■ Description of the task:
Given the records below, pull every line with the word "Microbiome" into the answer.
====
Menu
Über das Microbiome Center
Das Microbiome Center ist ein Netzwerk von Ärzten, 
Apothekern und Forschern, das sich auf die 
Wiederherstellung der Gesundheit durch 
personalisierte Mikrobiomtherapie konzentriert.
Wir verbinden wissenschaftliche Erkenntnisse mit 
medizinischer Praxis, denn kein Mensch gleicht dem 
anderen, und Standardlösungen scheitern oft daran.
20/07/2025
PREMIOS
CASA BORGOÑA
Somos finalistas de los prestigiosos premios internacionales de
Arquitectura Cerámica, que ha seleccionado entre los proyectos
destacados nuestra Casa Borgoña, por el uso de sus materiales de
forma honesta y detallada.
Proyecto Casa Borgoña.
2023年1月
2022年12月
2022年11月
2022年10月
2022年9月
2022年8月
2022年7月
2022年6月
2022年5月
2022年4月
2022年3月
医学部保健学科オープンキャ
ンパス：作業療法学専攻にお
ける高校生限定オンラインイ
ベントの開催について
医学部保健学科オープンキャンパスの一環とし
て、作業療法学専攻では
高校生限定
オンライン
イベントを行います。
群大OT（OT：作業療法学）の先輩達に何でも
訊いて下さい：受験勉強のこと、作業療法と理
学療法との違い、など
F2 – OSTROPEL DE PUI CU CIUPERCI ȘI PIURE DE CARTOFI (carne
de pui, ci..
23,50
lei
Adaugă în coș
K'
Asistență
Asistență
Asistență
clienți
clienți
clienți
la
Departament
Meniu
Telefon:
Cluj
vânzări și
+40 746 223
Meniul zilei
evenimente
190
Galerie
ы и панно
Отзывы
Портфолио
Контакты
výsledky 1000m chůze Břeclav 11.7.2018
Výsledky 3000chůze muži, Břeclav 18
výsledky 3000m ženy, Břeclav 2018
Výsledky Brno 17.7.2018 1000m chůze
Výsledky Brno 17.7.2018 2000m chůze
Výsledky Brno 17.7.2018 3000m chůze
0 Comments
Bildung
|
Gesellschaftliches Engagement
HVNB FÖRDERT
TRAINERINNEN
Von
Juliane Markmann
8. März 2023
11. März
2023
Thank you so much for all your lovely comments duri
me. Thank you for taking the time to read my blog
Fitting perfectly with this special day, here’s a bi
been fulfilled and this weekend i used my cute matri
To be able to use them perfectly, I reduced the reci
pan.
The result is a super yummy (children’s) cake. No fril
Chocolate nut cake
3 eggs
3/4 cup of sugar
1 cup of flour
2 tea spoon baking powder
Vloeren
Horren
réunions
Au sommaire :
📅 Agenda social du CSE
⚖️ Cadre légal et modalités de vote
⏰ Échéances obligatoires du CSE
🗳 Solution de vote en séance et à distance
====
■ Output:
Über das Microbiome Center
Das Microbiome Center ist ein Netzwerk von Ärzten, 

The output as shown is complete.